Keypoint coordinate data
* * *
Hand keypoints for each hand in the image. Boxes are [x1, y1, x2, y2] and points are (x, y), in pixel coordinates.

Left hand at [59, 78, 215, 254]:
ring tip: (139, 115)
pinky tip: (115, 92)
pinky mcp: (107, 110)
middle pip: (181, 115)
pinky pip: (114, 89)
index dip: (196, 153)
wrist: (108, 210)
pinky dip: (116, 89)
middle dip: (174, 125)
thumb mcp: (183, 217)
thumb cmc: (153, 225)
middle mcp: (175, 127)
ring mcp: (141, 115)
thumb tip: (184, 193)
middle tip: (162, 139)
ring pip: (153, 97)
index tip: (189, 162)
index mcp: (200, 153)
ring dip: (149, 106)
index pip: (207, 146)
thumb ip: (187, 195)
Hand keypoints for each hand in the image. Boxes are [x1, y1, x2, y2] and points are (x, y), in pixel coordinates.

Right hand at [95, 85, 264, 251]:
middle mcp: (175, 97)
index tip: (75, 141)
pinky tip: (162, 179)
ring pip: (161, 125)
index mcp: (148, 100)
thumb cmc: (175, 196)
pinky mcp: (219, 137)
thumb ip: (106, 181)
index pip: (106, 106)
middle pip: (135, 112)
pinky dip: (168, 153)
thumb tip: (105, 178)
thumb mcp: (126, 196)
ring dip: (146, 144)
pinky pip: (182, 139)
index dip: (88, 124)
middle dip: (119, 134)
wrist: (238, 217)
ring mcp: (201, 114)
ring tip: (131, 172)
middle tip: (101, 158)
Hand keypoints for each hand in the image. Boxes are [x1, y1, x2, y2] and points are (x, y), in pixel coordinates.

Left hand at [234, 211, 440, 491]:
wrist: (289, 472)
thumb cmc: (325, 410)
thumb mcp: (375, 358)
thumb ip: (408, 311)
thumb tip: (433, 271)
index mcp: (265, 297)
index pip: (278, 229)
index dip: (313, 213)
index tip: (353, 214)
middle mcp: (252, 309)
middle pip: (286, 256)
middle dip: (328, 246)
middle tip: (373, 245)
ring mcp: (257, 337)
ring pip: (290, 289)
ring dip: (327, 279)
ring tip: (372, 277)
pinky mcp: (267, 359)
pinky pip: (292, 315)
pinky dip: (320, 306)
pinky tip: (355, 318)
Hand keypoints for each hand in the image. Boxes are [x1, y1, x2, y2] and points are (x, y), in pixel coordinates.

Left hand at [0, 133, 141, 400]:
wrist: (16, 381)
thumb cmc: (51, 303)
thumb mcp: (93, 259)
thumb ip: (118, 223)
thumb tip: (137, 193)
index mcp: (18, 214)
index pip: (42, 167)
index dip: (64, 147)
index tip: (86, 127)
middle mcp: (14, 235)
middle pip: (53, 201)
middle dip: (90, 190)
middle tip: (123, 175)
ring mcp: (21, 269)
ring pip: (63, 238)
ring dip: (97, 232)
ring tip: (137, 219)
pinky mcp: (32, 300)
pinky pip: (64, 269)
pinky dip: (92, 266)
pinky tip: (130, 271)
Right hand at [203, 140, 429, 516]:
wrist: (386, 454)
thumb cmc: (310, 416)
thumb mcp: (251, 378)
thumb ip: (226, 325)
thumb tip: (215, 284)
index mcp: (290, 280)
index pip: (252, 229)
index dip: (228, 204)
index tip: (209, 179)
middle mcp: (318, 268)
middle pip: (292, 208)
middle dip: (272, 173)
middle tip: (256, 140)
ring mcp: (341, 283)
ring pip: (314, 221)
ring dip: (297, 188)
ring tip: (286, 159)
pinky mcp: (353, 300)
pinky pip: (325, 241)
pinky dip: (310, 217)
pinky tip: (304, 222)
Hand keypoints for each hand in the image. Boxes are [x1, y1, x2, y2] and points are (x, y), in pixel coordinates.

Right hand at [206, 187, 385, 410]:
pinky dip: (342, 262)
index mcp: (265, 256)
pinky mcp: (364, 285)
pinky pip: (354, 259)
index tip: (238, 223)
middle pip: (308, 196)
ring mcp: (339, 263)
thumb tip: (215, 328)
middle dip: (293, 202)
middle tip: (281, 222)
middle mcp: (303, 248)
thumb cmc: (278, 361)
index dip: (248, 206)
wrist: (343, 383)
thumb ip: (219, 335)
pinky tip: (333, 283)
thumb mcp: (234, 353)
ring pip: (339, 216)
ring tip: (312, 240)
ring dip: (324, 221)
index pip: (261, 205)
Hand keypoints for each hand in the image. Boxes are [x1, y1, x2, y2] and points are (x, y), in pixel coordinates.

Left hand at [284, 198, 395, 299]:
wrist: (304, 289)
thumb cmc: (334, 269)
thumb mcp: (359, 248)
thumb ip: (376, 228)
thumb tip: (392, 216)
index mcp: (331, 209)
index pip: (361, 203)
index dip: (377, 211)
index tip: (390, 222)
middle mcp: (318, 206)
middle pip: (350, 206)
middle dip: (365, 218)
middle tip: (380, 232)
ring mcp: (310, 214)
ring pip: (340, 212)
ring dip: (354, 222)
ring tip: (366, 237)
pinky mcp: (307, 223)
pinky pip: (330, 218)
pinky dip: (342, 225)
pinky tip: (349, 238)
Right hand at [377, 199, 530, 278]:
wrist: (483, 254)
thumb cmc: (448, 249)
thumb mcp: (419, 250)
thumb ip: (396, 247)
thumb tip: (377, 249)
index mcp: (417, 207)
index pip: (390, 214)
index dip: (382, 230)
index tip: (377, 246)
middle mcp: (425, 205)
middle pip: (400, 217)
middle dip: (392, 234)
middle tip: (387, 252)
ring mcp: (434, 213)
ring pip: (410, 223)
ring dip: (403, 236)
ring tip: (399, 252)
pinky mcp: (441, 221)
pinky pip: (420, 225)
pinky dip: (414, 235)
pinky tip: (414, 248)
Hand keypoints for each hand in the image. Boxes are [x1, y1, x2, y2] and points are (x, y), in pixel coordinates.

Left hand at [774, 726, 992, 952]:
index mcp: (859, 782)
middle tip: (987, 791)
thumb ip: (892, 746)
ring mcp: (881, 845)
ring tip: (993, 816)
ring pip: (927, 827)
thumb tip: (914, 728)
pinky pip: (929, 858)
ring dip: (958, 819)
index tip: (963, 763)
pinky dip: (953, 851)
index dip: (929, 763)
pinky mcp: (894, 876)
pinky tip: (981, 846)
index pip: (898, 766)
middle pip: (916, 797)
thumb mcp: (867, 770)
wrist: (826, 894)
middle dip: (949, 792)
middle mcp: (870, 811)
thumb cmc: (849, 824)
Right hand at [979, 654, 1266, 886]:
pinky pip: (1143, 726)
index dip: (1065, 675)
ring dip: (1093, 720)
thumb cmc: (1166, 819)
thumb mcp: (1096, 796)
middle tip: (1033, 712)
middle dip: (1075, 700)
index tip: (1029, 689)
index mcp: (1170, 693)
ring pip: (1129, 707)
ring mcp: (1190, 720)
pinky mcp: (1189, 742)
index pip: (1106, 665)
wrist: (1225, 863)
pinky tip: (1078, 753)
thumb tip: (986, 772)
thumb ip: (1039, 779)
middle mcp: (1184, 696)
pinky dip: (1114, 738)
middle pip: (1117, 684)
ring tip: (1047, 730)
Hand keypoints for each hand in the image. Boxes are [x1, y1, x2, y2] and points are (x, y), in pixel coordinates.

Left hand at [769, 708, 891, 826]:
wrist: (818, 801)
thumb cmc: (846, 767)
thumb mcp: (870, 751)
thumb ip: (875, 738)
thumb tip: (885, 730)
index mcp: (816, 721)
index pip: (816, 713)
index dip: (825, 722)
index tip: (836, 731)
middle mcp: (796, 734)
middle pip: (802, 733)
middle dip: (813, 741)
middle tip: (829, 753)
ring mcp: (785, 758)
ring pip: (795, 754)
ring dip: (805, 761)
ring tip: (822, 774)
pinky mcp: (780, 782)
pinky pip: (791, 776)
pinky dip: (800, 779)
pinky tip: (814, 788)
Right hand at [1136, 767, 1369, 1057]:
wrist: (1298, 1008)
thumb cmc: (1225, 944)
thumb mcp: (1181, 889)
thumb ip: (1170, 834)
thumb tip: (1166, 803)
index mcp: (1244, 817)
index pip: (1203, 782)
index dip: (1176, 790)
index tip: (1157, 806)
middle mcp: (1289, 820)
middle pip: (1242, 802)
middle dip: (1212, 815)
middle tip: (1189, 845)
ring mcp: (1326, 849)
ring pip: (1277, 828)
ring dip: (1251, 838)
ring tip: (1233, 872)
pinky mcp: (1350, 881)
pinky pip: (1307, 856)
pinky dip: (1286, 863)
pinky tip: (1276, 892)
* * *
All lines from the one containing "pinky mcp: (780, 782)" through the end of the records, both ends included, are to be quoted exactly; please add nothing else.

pinky mcp: (780, 782)
pinky pip: (791, 776)
pinky dip: (800, 779)
pinky tip: (814, 788)
Right hand at [1136, 767, 1369, 1057]:
wrist: (1298, 1008)
thumb cmc: (1225, 944)
thumb mcp: (1181, 889)
thumb ip: (1170, 834)
thumb tip: (1166, 803)
index mcp: (1244, 817)
index pip: (1203, 782)
index dip: (1176, 790)
index tip: (1157, 806)
middle mcp: (1289, 820)
middle pip: (1242, 802)
middle dip: (1212, 815)
middle tip: (1189, 845)
ring mcp: (1326, 849)
ring pip: (1277, 828)
ring dip: (1251, 838)
ring tip: (1233, 872)
pinky mcp: (1350, 881)
pinky pip: (1307, 856)
pinky dip: (1286, 863)
pinky tip: (1276, 892)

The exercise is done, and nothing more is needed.